After locating the line that holds "Figure 5 Percentage", copy that line and all that follow it word for word through the end of the data, with no pictures.

- Collected material
◆ ◆ ◆ ◆ ◆ ◆ ◆
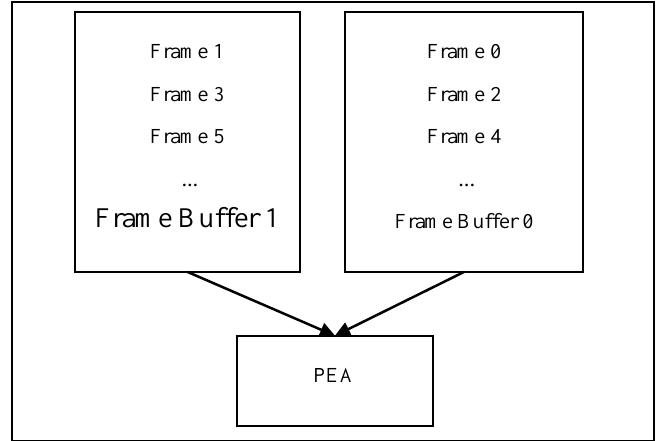
Figure 4. An implementation of Inter-E for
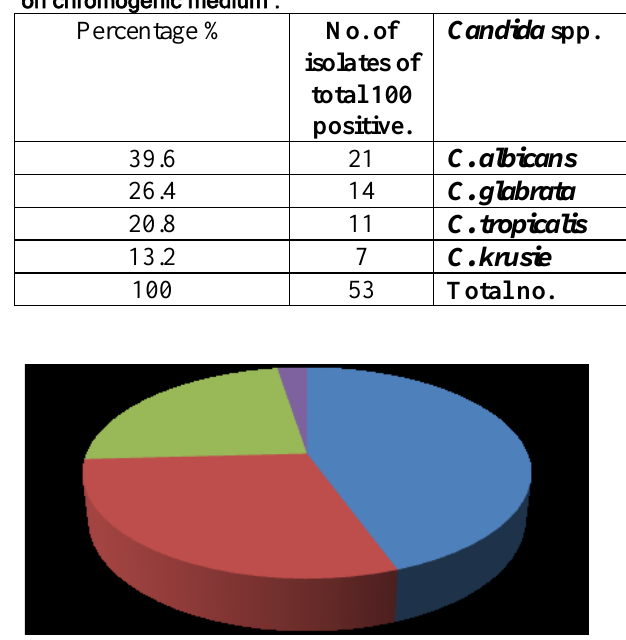
Figure 5 Percentage of Candida spp according to its appearance on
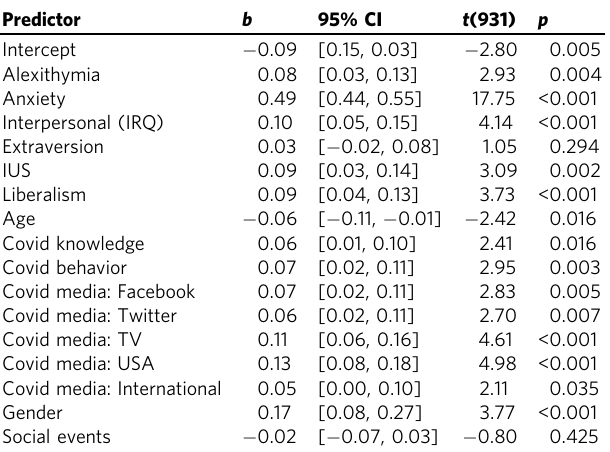
Table 2 Cross-validated regression model.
◆ ◆ ◆ ◆ ◆ ◆ ◆
- Response
Figure 5 Percentage of Candida spp according to its appearance on
Table 2 Cross-validated regression model.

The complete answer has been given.